╭─ Extract

A few more questions to try to get answered, maybe can’t tonight. Some mention … uh, question is have you seen anything on TV, read about it in the newspaper, read about it on Facebook? (Lots of hands go up.) Question is this: Have you formed an opinion from media information or could you heard this case based on the law and evidence and render an impartial verdict. If you can’t, please raise your hand. (1 hand. Says formed an opinion.) (Another hand goes up. Has formed an opinion, man says. My mind’s made up.)
Asks question again: Because of anything you’ve seen or read in newspaper, can you put that aside – you’ll decide case on what you hear in witness chair and on law. Who cannot do that? (Another hand.) Two men, one woman. Anyone else? (No others.)
Another question: Clerk will make motel accommodations. We want you on jury and stay in Holiday Inn Express until verdict is reached. Will provide food, etc. for you there. Will sequestration from your family, will that keep you from being fair and impartial in this case? (No hands.)
All right, we’ve spent a lot of time. You’re the most important cog in this wheel. Court wants to make sure whoever is selected is comfortable. Let me know and we’ll do our best to provide for you.
Catch-all question … in any manner affect you int he trial of this case? (1 hand. Already talked to judge.)
Ladies and gentlemen, I’ve been in law business since 1977 and prior to that was interested in law, I’d read newspaper and try to figure them out. Watch TV, Perry Mason, see how he’d come out. Thought I became pretty good student of the law, although I wasn’t. Went to law school and thought I was pretty good, took Bar exam and passed it first time. Thought I was smartest fellow I knew. What I’m getting to is … I know each of you had same experience about what you think the law is. At end of case, won’t be any newspaper, TV or radio commentary about what the law is. The court will instruct you about what the law is. Nothing else matters.
Question: Can you follow that law, and put that TV law, radio, TV and follow this law. Can you do that? (No hands.)
Is there any reason… think about this … any reason that you can’t be fair and impartial in this guilt phase hearing. Let court know. (No hands.)
All right, it’s time to voir dire by parties. Probably a little late to start that. (Attorneys confer at bench with judge.)
Now, can go home tonight. Come back tomorrow, attorneys will ask questions as the court has. Hope questions at bench will expedite what we do tomorrow, 9 a.m. Remember, don’t talk to anybody about this case. Don’t discuss with anybody.
5:59 p.m. – Recess for day.
Kelly Luther says somebody has a question. Man asks if they return, should they be prepared to be sequestered? Judge says that’s a good idea. Think we’ll break at some point and give jurors an hour to prepare to return.

╰─
╭─ Information supplied

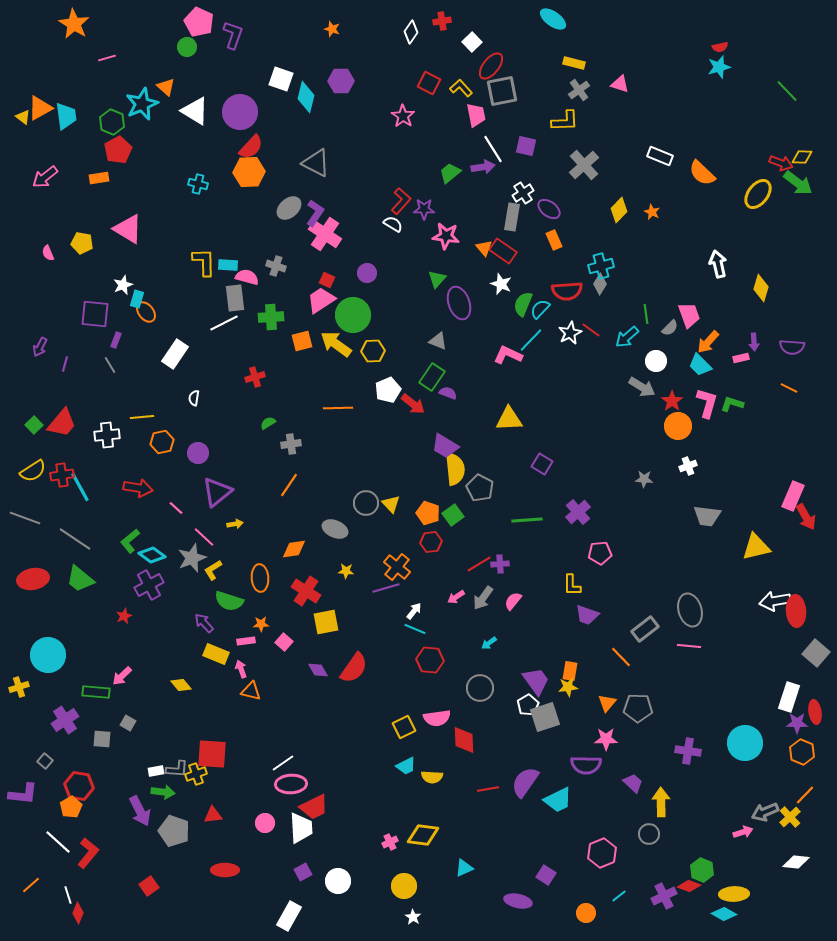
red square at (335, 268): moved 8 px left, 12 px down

╰─

Stated task:
List every news or information medium that the jury selection transcript above mentions.

Solution below:
- TV
- newspaper
- Facebook
- radio